In her first post-Nobel book, Lessing (The Cleft, 2007, etc.) imagines what her parents’ life—and England—would have been like if World War I had never happened.
That’s the premise of the shrewd novella that comprises the most interesting half of this slightly scattershot assemblage. In real life, Emily McVeagh and Alfred Tayler met as nurse and gravely wounded soldier in a London hospital, married and settled in Rhodesia, where Lessing and her brother were raised while the Taylers tried to carve a good living from a colonial outpost that wasn’t at all what they expected. (A bracing nonfiction section following the novella delves into that.) In “Alfred and Emily,” they come from the same small English town, but he stays there to become a prosperous farmer while she defies her father’s wishes to train as a nurse in London.
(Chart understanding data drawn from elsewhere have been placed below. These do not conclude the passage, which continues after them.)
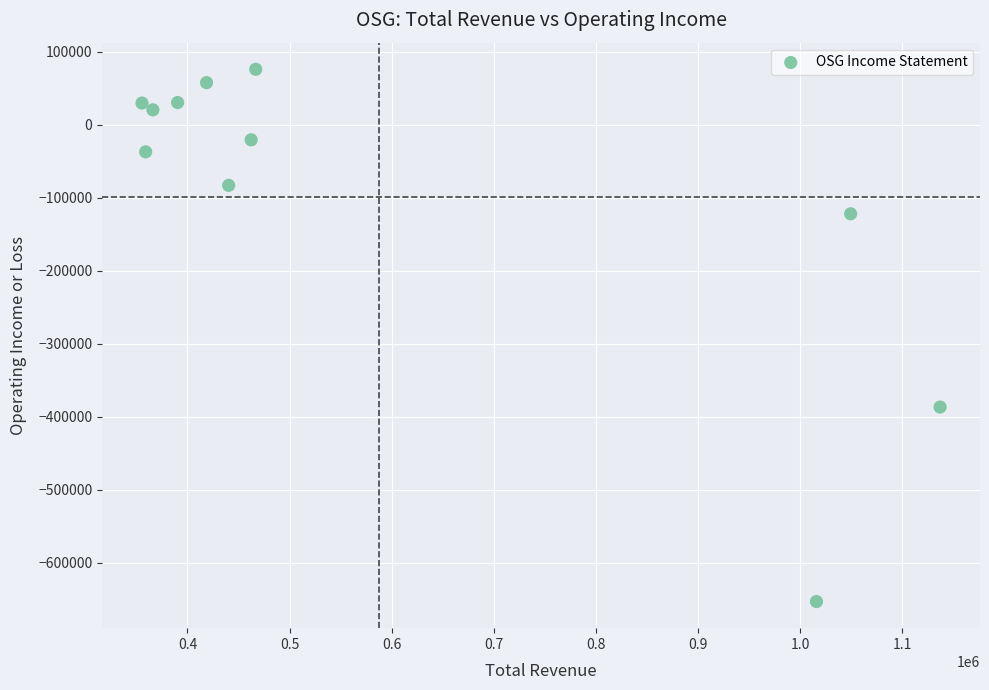

What is the range of Y values (max minus min)?

729600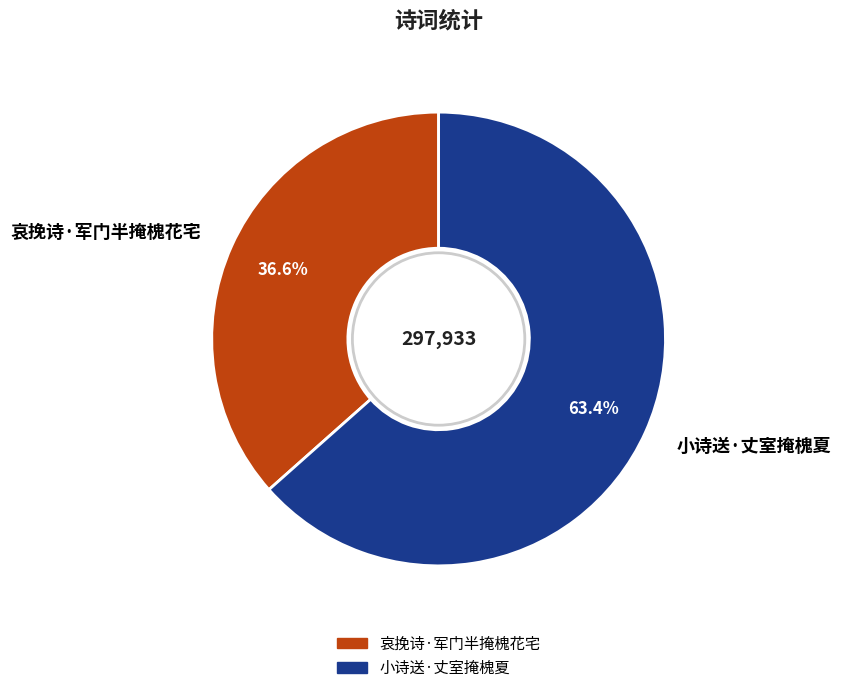

How many slices are in this pie chart?

2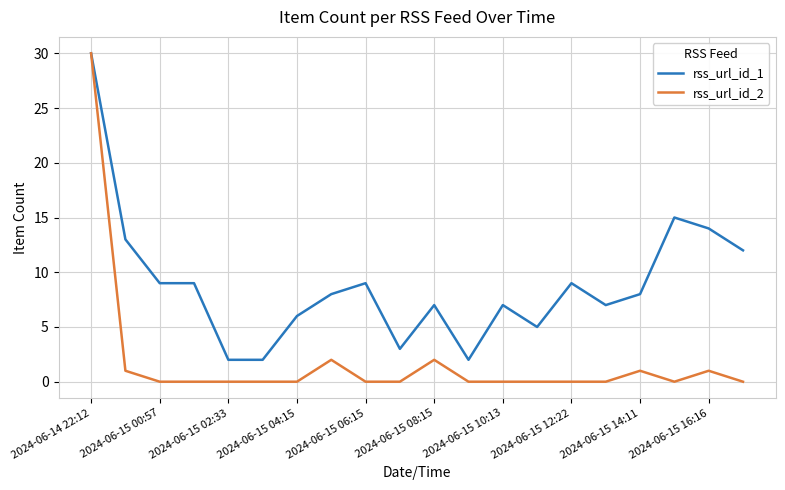

Which series has the largest total across all categories?

rss_url_id_1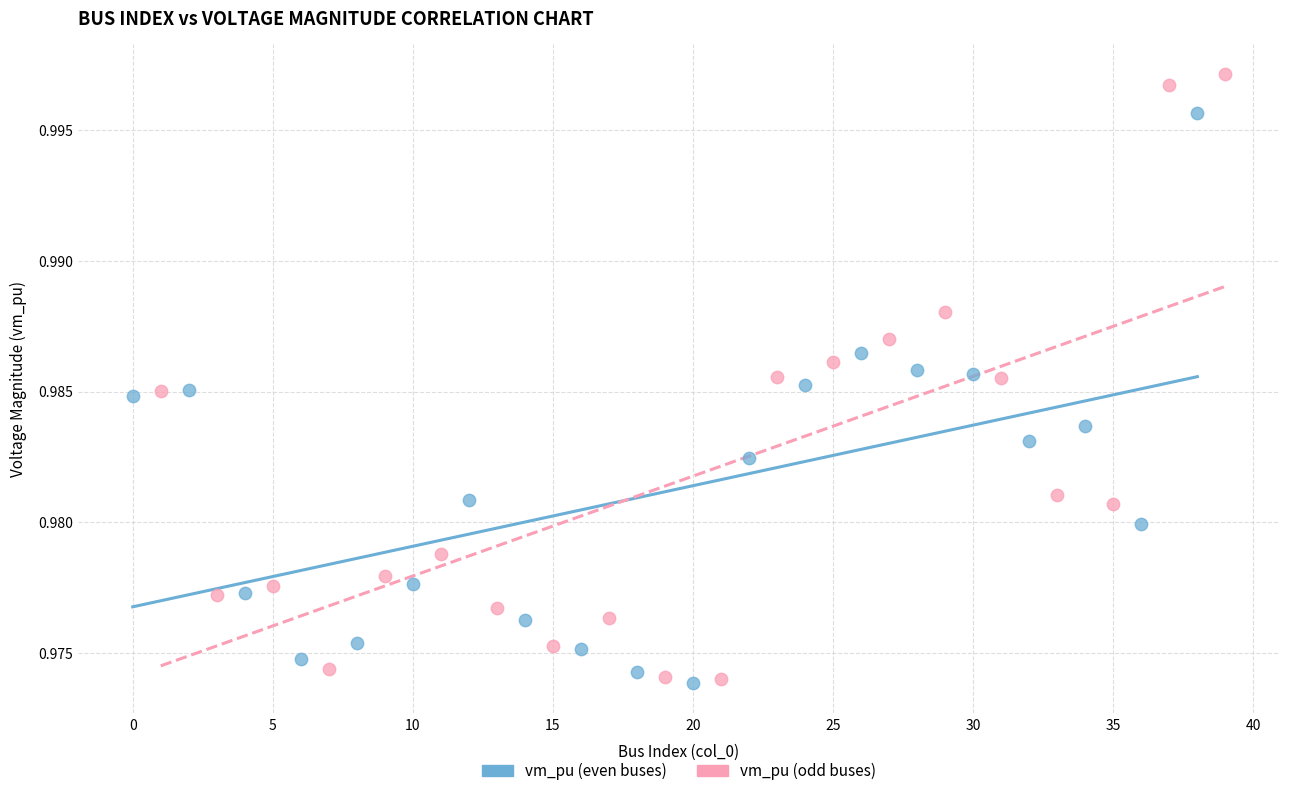

Which series has the widest spread of Y values?

vm_pu (odd buses)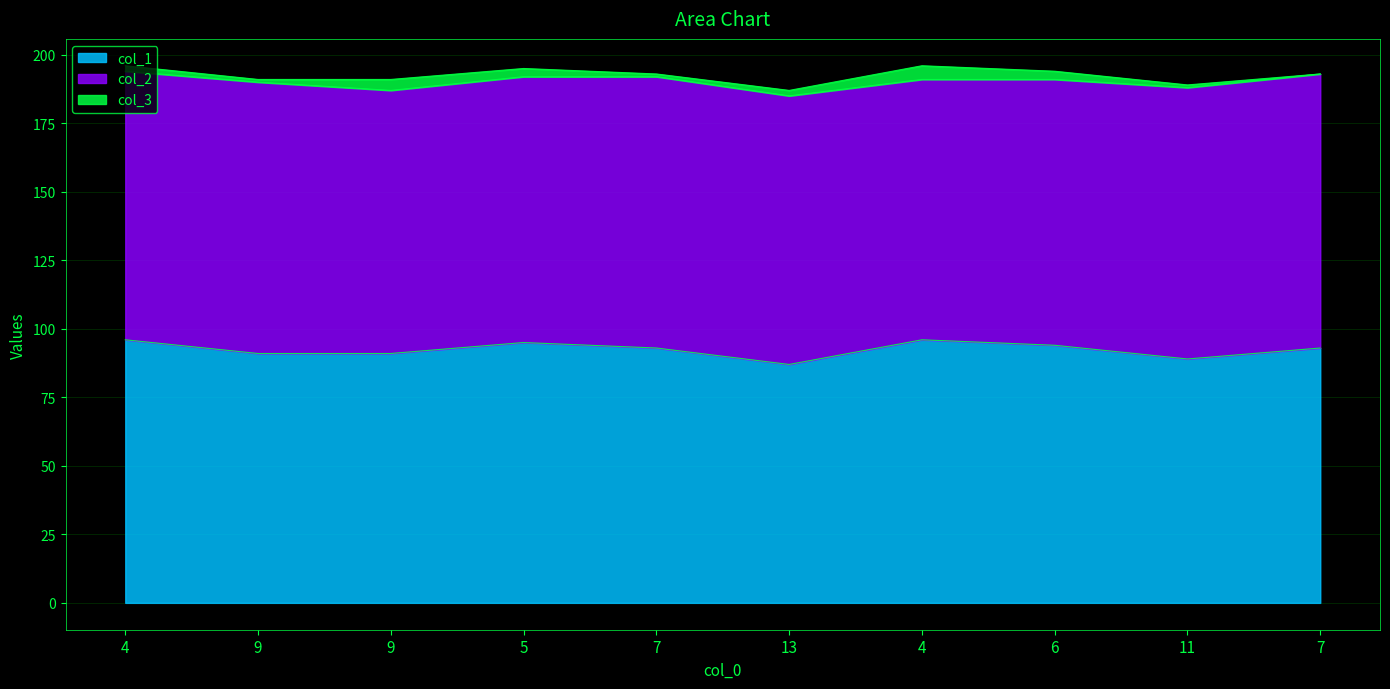

True or false: col_1 and col_3 cross at least once.

False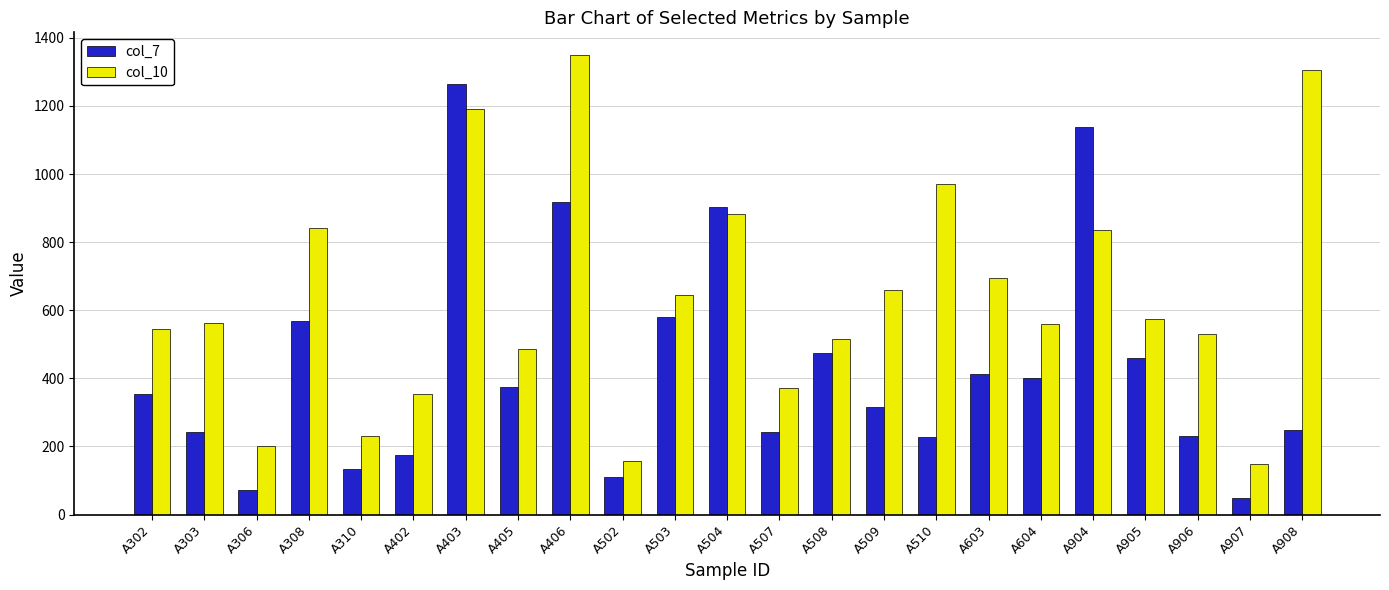

What is the difference between the maximum and minimum values in the col_10 series?

1198.9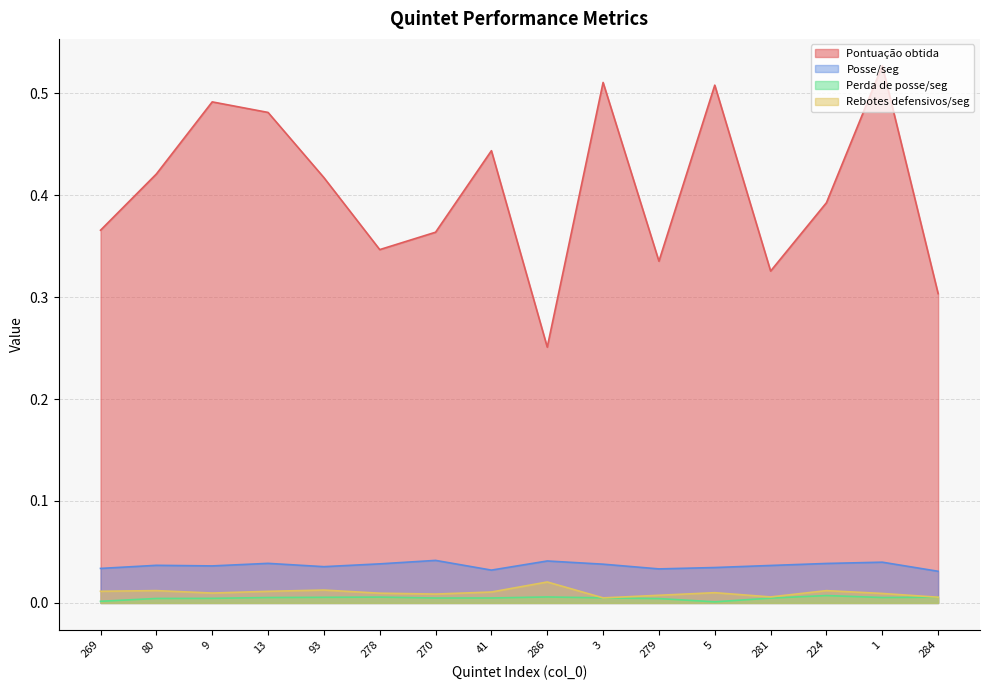

True or false: Perda de posse/seg has a value of 0.0 at 269.

False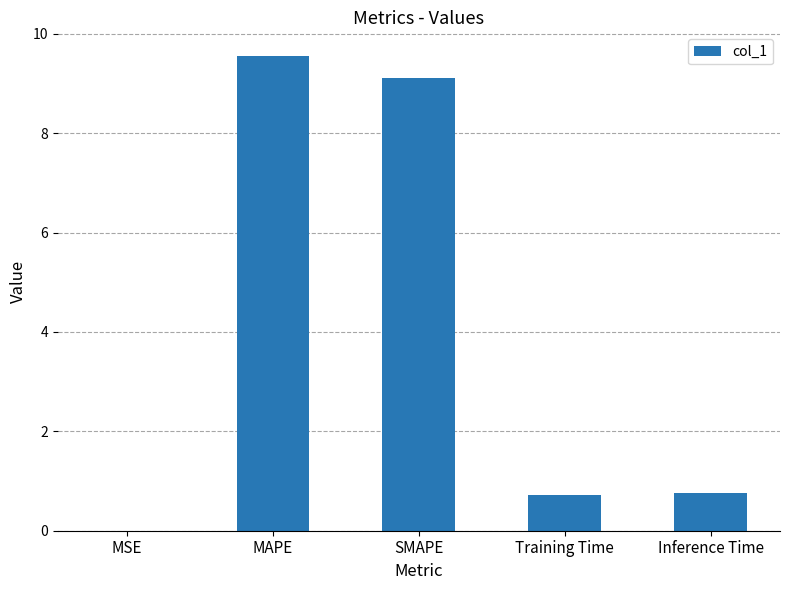

What is the greatest value displayed?

9.6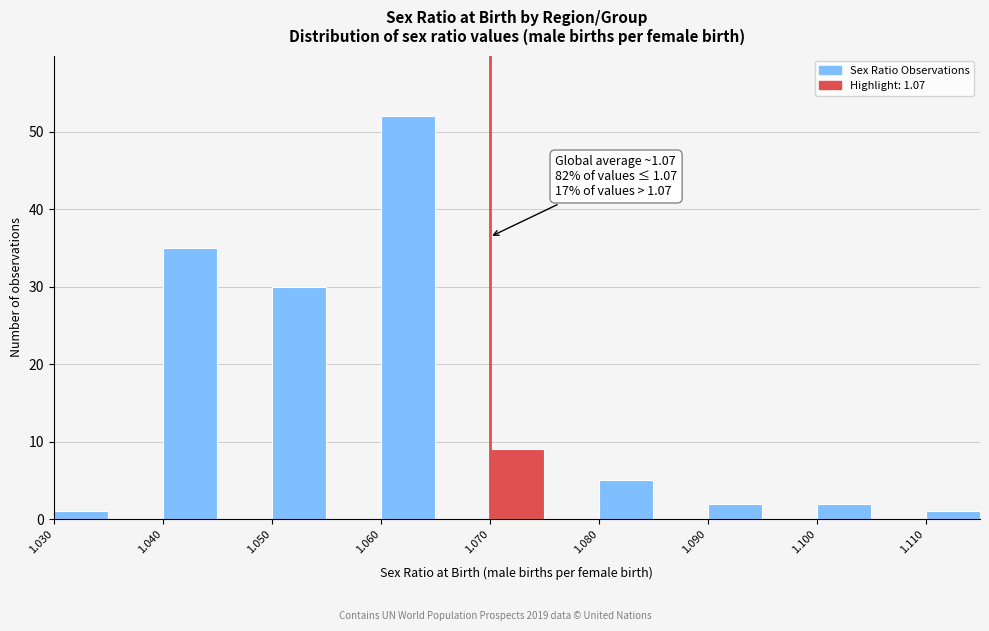

Which range on the x-axis has the tallest bar?

1.060 to 1.065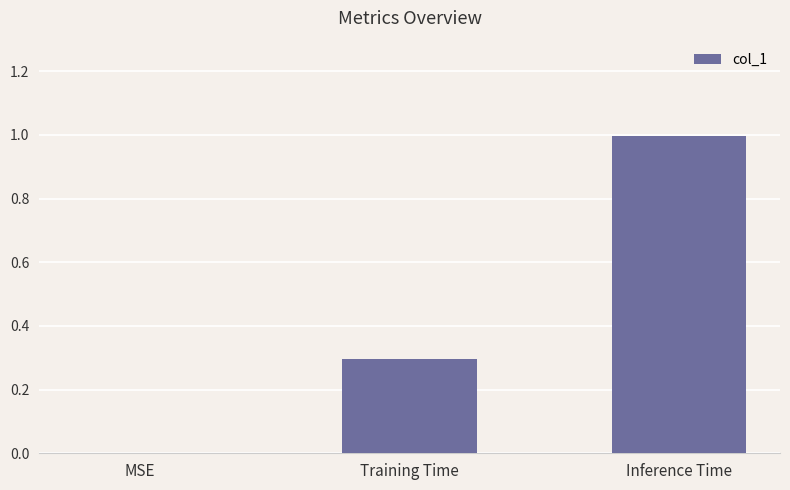

The chart shows a value of 0.0 at MSE. True or false?

True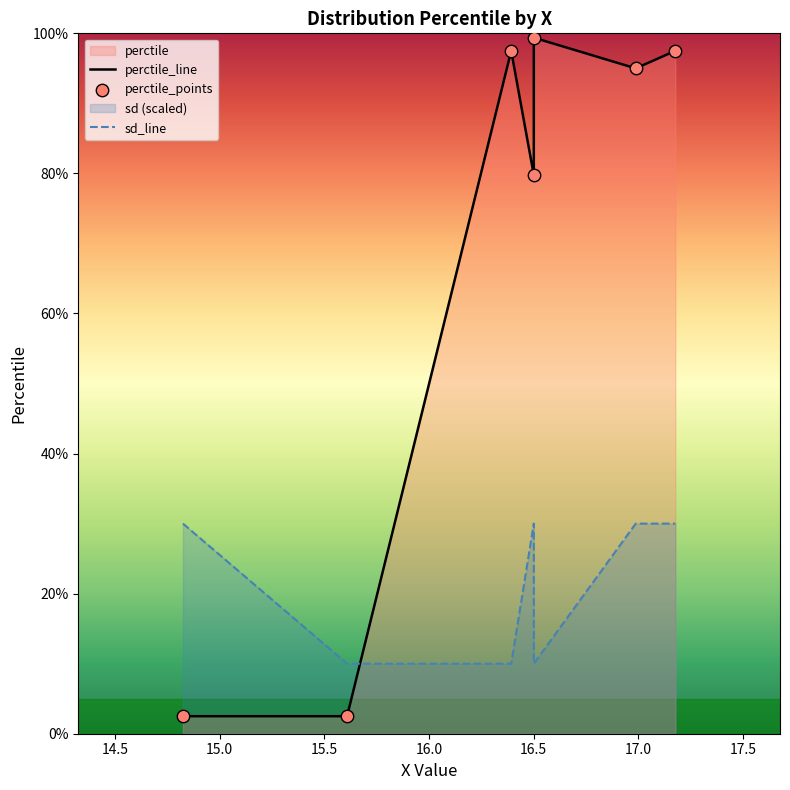

Which series has the largest total across all categories?

perctile_line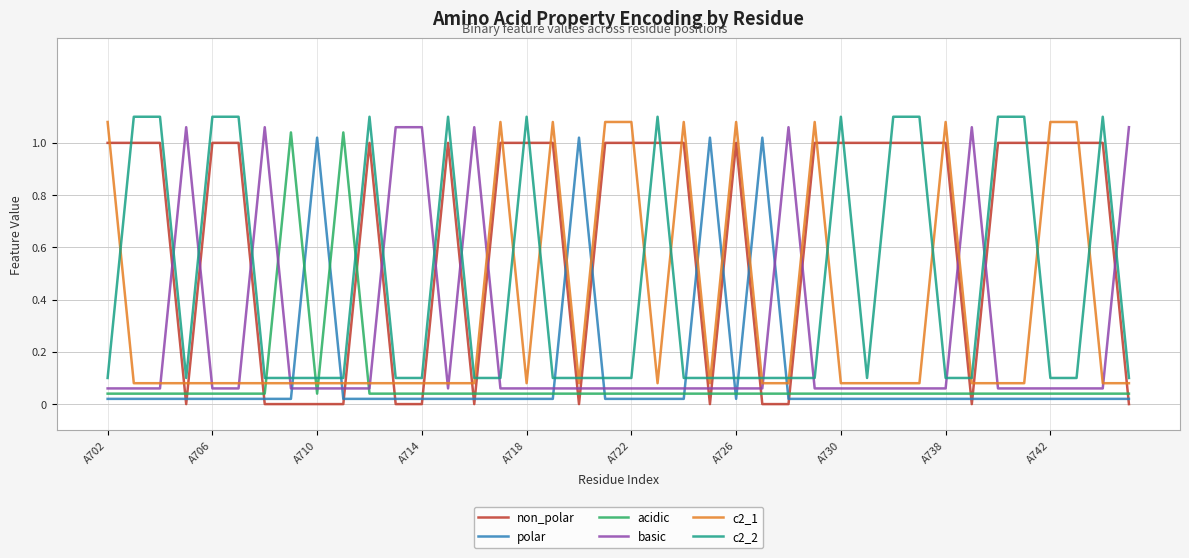

How many intersections are there between c2_2 and polar?

8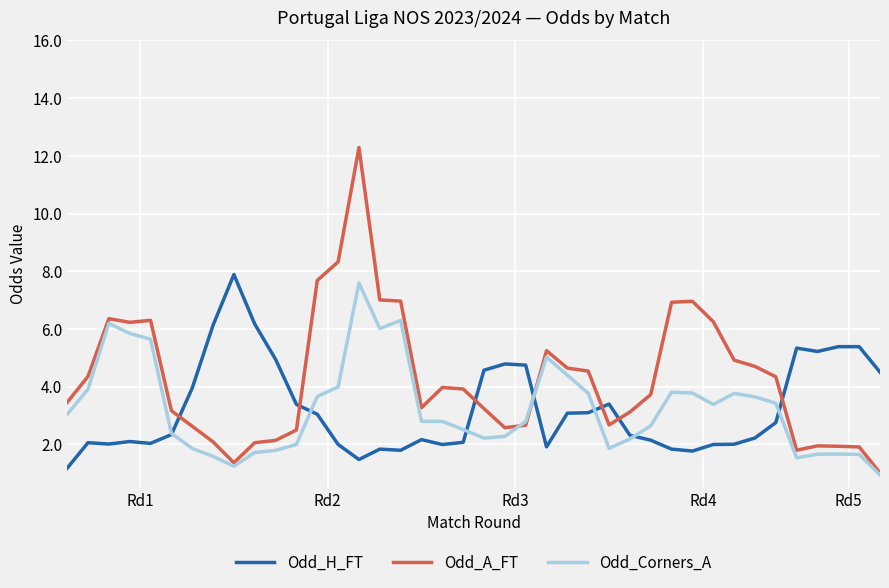

True or false: Odd_H_FT and Odd_A_FT cross at least once.

True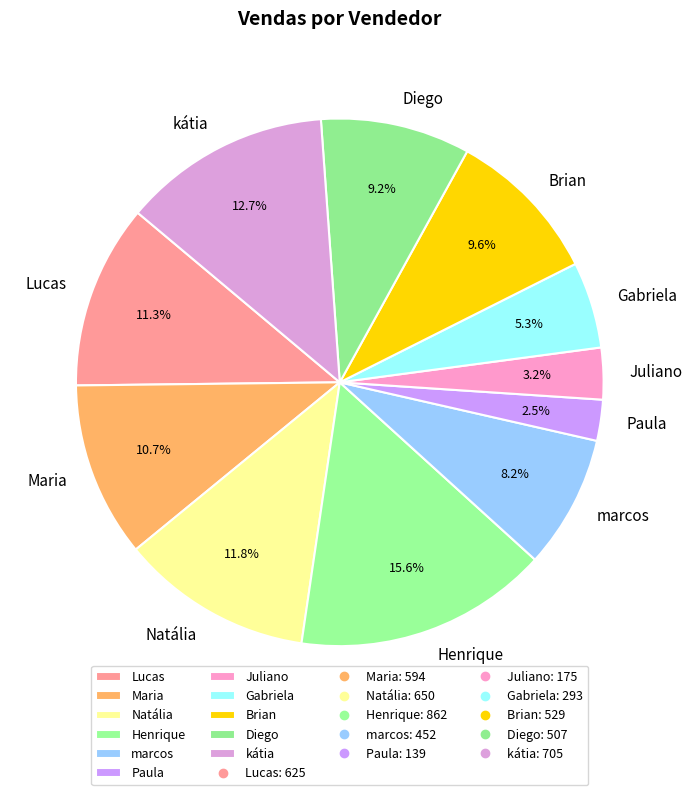

Which slice is the largest?

Henrique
She marries a prominent doctor (unhappily); he marries a warm, comforting woman beloved by his drunken best mate nearly as much as by Alfred. Without the traumatizing World War, England remains affluent and comfortable, but also class-divided and stagnant; Lessing’s taste for discomfiting truths is as evident as ever. The diverse pieces that follow have their ups and downs. The material about her parents will be familiar in its broad strokes to anyone who read Lessing’s autobiography (Under My Skin, 1994, and Walking in the Shade, 1997), but it forms a pointed and instructive counterbalance to the novella. A few shorter, more casual pieces (“Insects,” “Provisions,” Servant Problems,” etc.) don’t add much to what Lessing has written before about Africa, but “My Brother Harry Tayler” gives the author a chance to expatiate on her sibling, her own children and the end of white rule in Rhodesia with an acuity all the more impressive since it requires barely eight pages.
At age 89, the author may be slowing down a trifle, but the best parts here are as bracing and engaging as anything she’s written in the past 30 years.